A sweary—and expertly punctuated—weblog.

Monday, October 5, 2009

I don't want to forget

Over the past several months, I've been reading Tolkien's "Lord of the Rings" novels. Or, at least, I've been trying to read them. I enjoy reading, and I usually get through new books quickly, but Tolkien has been slow going--sufficiently so that I've had to take a few breaks to read something more digestible. I could postulate reasons for why that's my fault rather than Tolkien's (and I bet a Tolkien fan or two will leave comments to that effect), but hundreds of pages of irregular pacing, half-hearted character development, and improbable dialogue have led me to a more direct conclusion: whatever his other talents, Tolkien just isn't a great writer.

Having said that, however, I have every intention of finishing the series, for a perhaps surprising reason: I've been profoundly affected by the books. Pervading the series is an overwhelming sense of reverence for the past: the men of Gondor look into the distant past to recall their former glory, history and heros are remembered through songs and poems passed generation to generation, and the preeminence of Rivendell is best understood by recognizing that the elves--having unbounded lifespan--are guardians of history all but lost to the rest of Middle Earth. With Tolkien's emphasis on the ancient and almost-forgotten, reading about Middle Earth evokes images of a medieval monastery on an overcast day--old, dark, and almost depressing, but also inspiring and beautiful.

I've become easily impacted by these sorts of emotions (and, correspondingly, increasingly interested in traveling to places where ancientness is on display). I can't completely articulate why this is the case, but allow me to conjecture a partial explanation: my memory now is not the memory I remember. I no longer remember the details of what I read and hear, and the once-precise recollections of my life are beginning to blur. As with Tolkien's writing, I can come up with purely circumstantial reasons--a grown-up, multi-tasked life precludes my giving full attention to anything, ruining any hopes of ambient memorization; and years of scientific training have reinforced a preference for understanding over regurgitation--but the truth is that my memory is losing its former sharpness, and it can only dull with age.

Trivialize it if you like--dismiss it as the idle navel-gazing of someone whose quarter-life crisis is in full swing or the lightweight drivel of someone who's trying too hard at philosophical depth--but this matters to me. It's legitimately tragic, precisely because there is nothing I can do to prevent it. For example, if I want to relive my childhood, I putatively can fire up the NES emulator and play Super Mario Brothers to my ten-year-old heart's content (actually I do this all the time). But it doesn't really work. Sure, every so often I catch a reminiscent whiff of the plastic cases that held our NES cartridges or a glimpse of what the Mushroom Kingdom looked like that first Christmas morning, but mostly I'm just overwriting old memories. Instead of associating Mario Brothers with my childhood home, now I'm just as likely to associate it with one of several college apartments.

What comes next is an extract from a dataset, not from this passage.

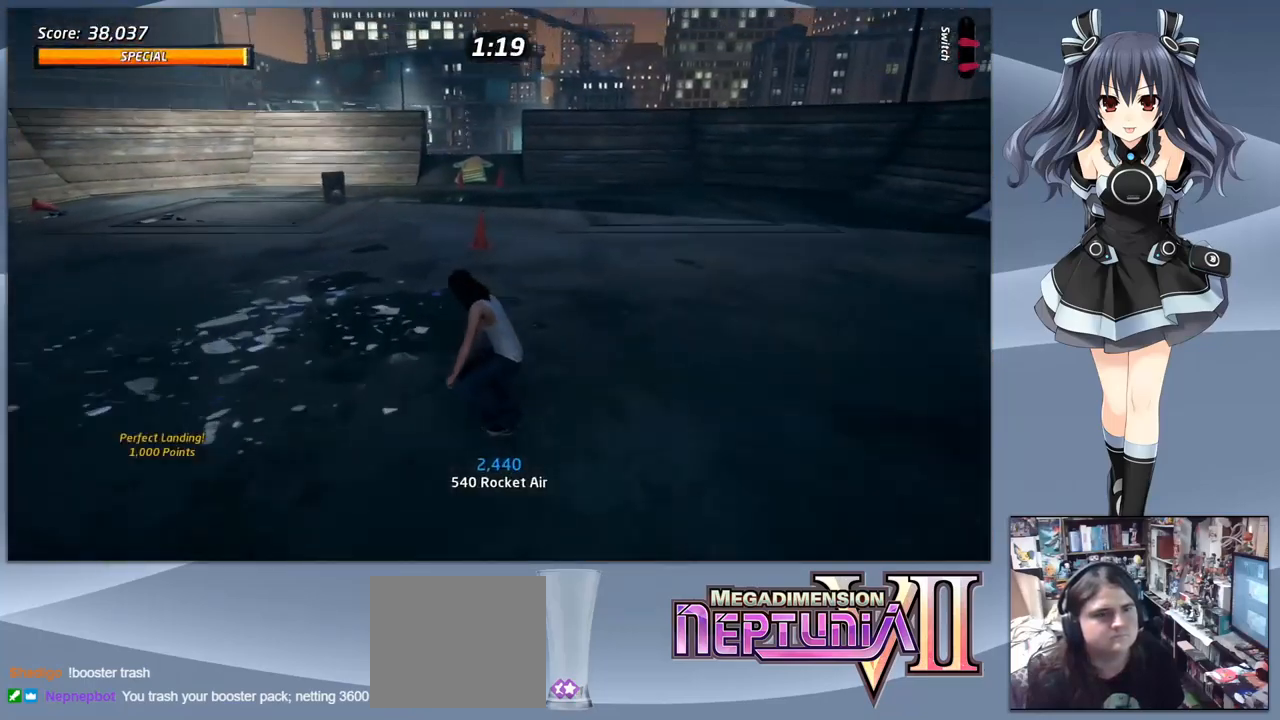
{"dt_ms": 500, "buttons": ["CROSS"], "right_stick": "center", "events": [[200, "DPAD_RIGHT", "down"], [267, "DPAD_RIGHT", "up"]]}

Similarly, I can re-read books that defined my life as a teenager (I do this a lot, too), but again I'm more likely to reinforce associations with the present than I am to conjure images of the past. The brain supports only a limited number of neural connections, and any gateway to the past becomes increasingly ineffective the more I use it.

It may not matter in any long-term sense whether or not I can remember my childhood Mario exploits or the feeling of reading Dune for the first time, but as I notice my memory fading, I feel like bits of me are slipping away--both without my permission and in spite of my best efforts. Like a small town trying to preserve its way of life against the press of modernity, I feel the need to protect my past from being swallowed up in the present. And as the gloomy, comfortable fog of agnosticism finally sets in, I'm forced to confront a stark reality: as those memories are forgotten, parts of who I am are lost forever. Not merely misplaced or damaged, but irretrievably lost and irreparably destroyed. And there's nothing I can do--nothing that will work, at least. Entropy knocks down all our sandcastles, even the ones we build of ourselves, and none of our noisy efforts at self-preservation can change the outcome.

I say that's a tragedy. If you still don't think it's sad, well, maybe we can't be friends anymore.